Requirement:
Each entry must come back word for word; drop the images as you go.

(Records excerpted from a collection)
====

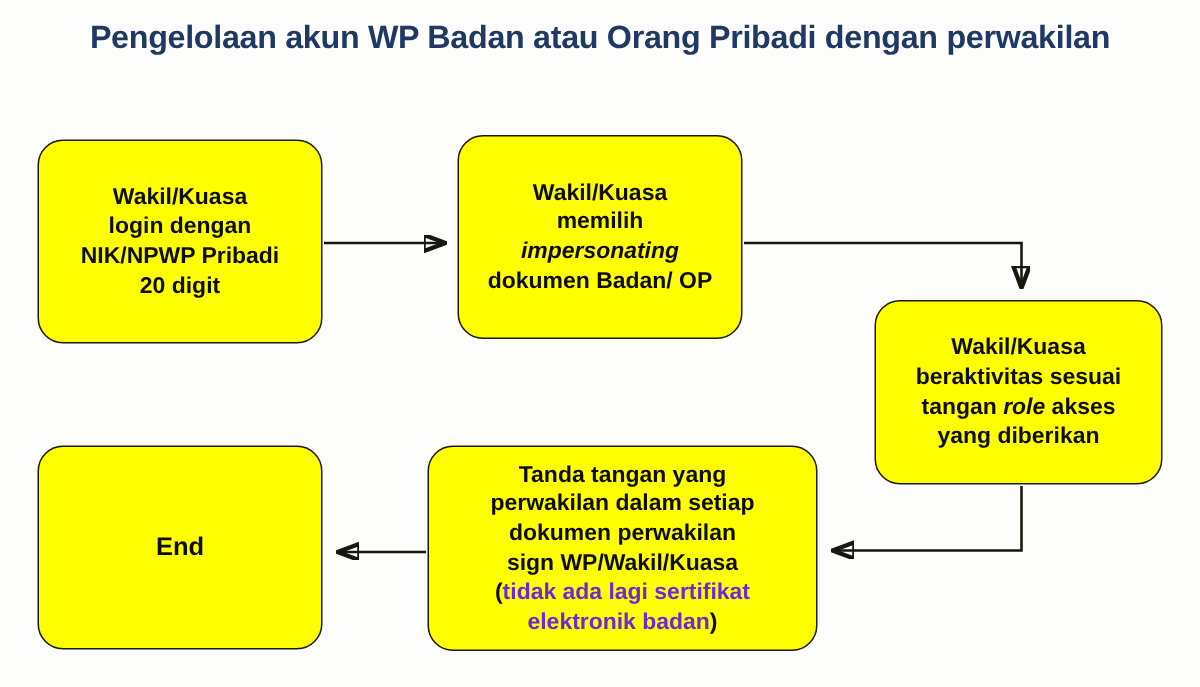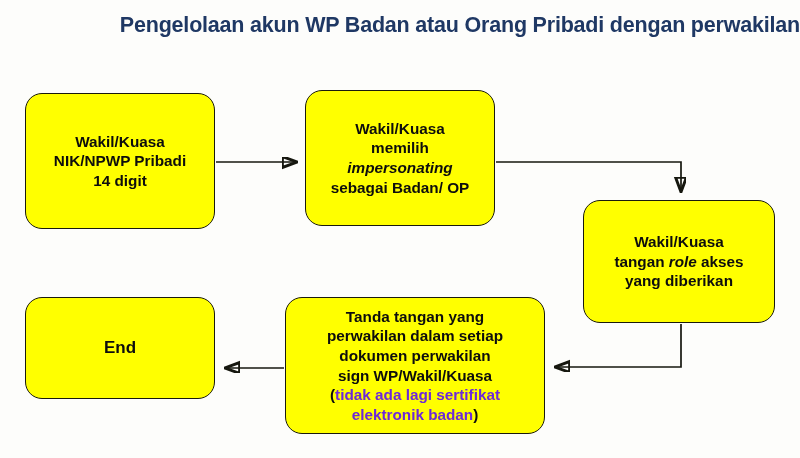"Pengelolaan akun WP Badan atau" #title { text-align: right -> center }
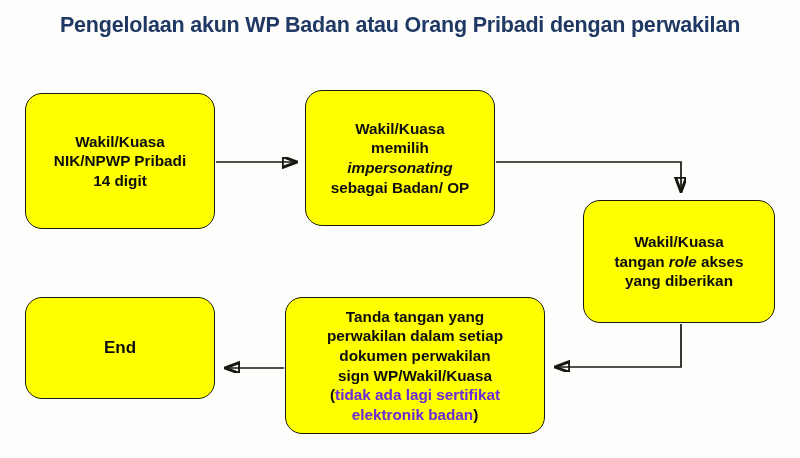"login dengan" span.line { html: none -> <span>login dengan</span> }
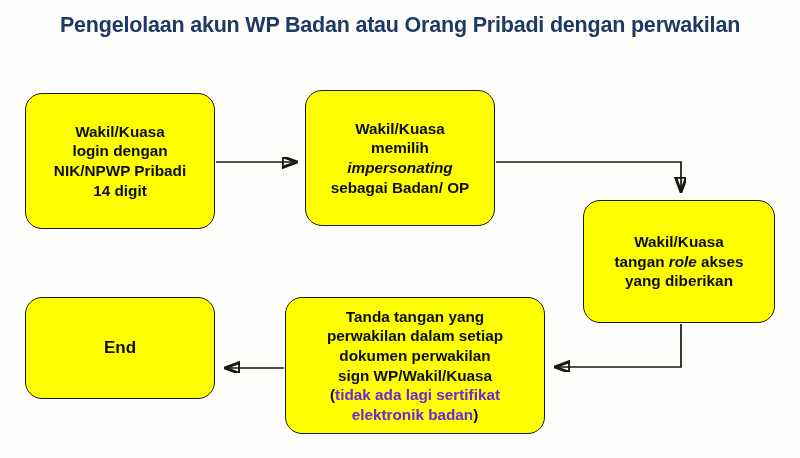"14 digit" span.line { text: 14 -> 20 }
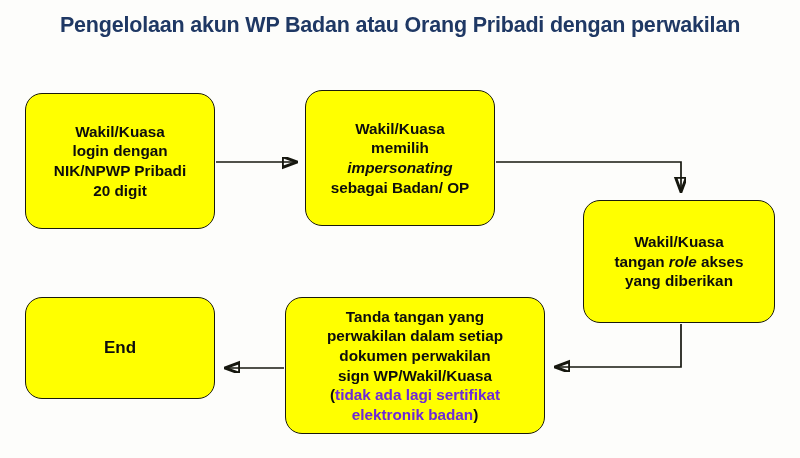"sebagai Badan/ OP" span.line { text: sebagai -> dokumen }
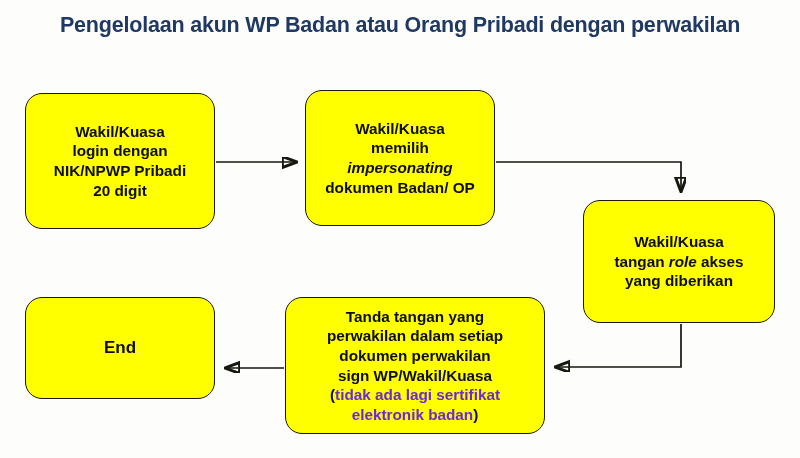"beraktivitas sesuai" span.line { html: none -> <span>beraktivitas sesuai</span> }
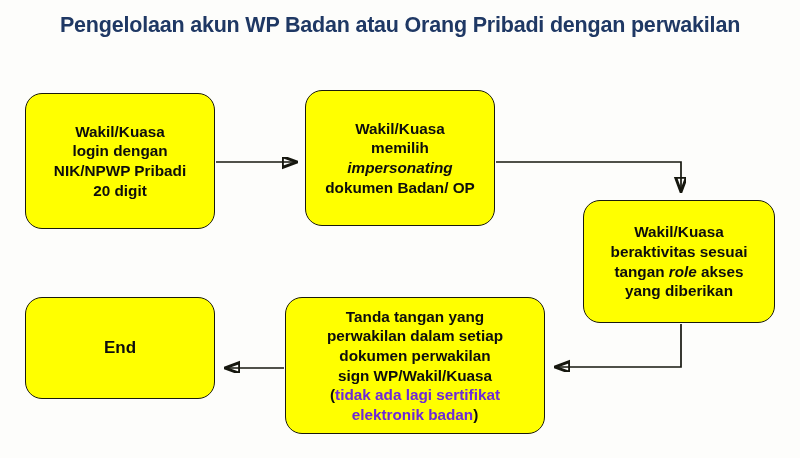"End" #node-end { height: 102px -> 136px }
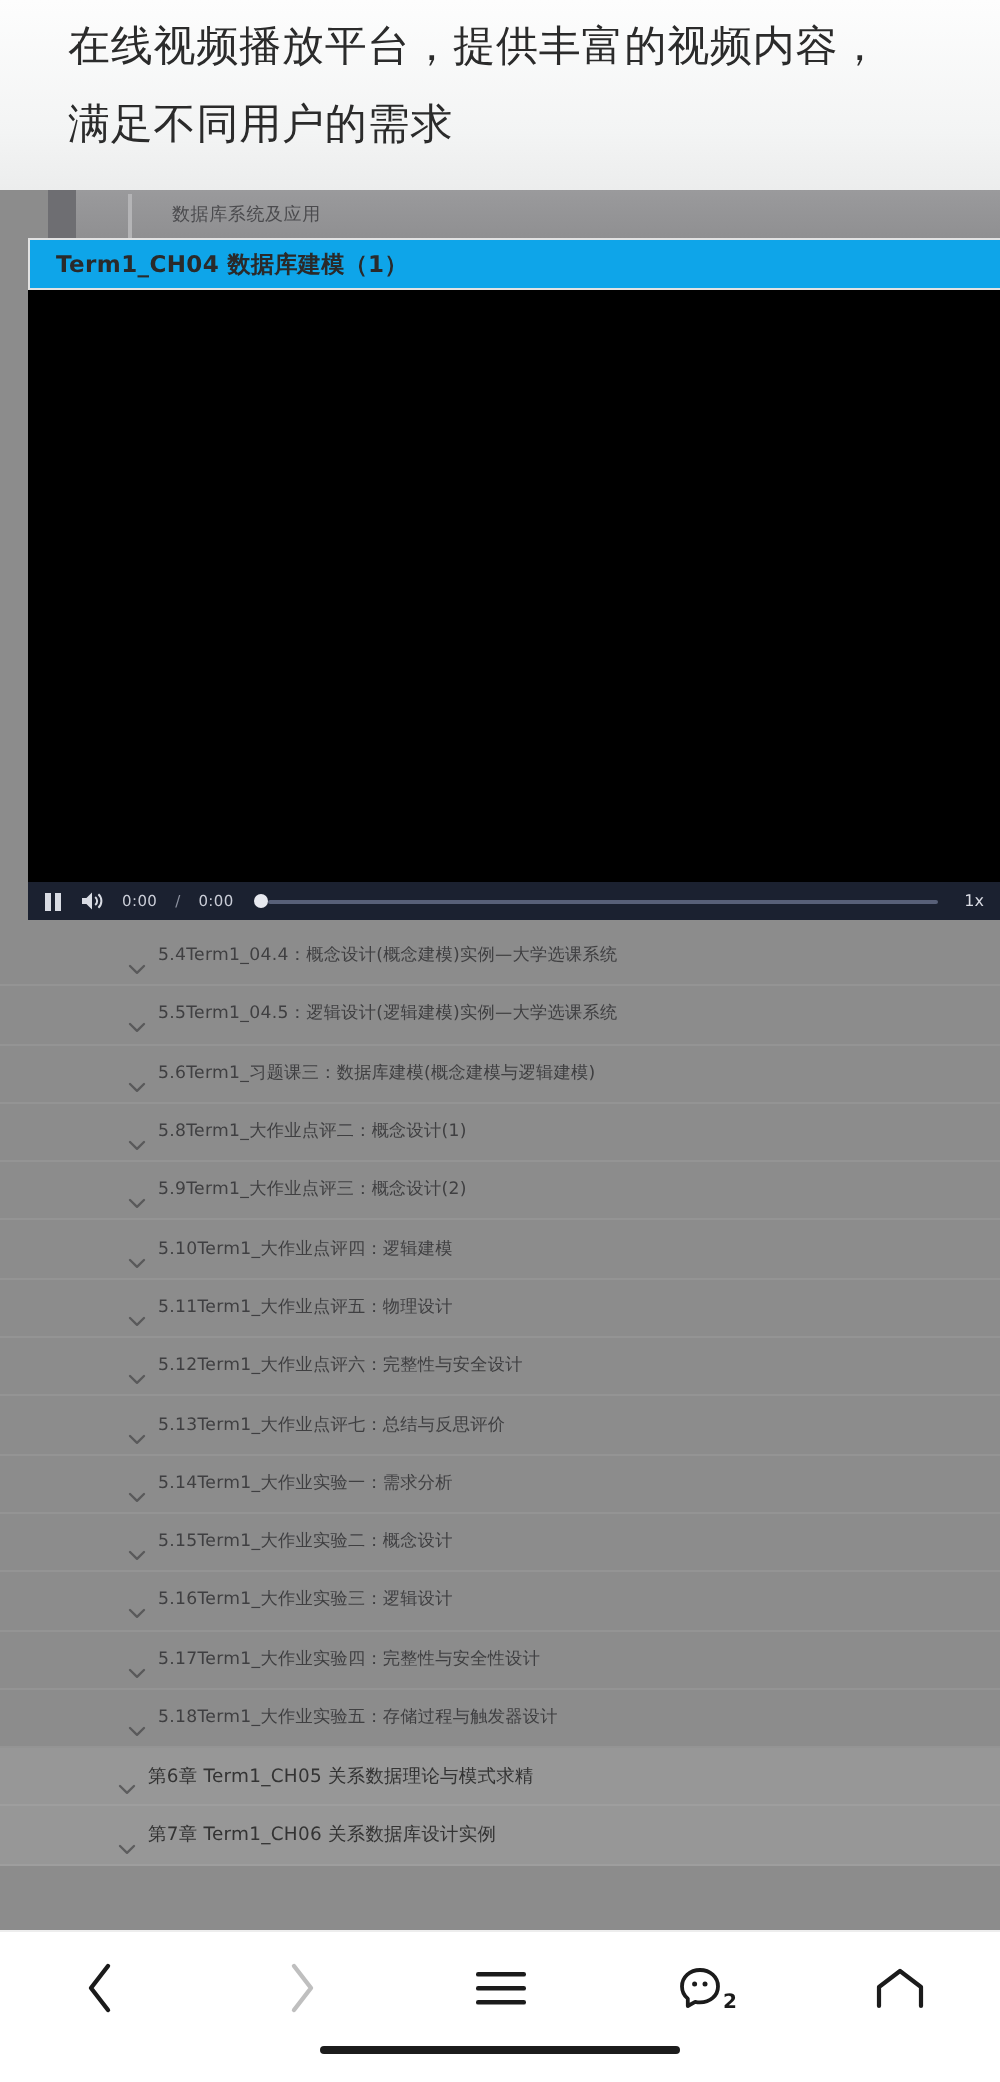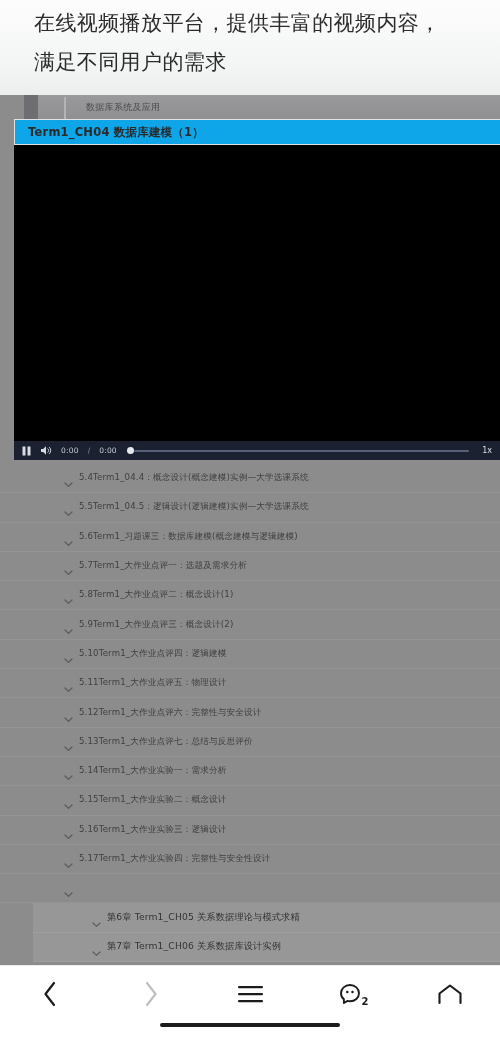"5.7Term1_大作业点评一：选题及需求分析" div.row { html: <div> <span><svg> <path></path> </svg></span> <span>5.7Term1_大作业点评一：选题及需求分析</span> </div> -> none }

====

Expected answer:
"Pengelolaan akun WP Badan atau" #title { text-align: right -> center }
"login dengan" span.line { html: none -> <span>login dengan</span> }
"14 digit" span.line { text: 14 -> 20 }
"sebagai Badan/ OP" span.line { text: sebagai -> dokumen }
"beraktivitas sesuai" span.line { html: none -> <span>beraktivitas sesuai</span> }
"End" #node-end { height: 102px -> 136px }
"5.7Term1_大作业点评一：选题及需求分析" div.row { html: <div> <span><svg> <path></path> </svg></span> <span>5.7Term1_大作业点评一：选题及需求分析</span> </div> -> none }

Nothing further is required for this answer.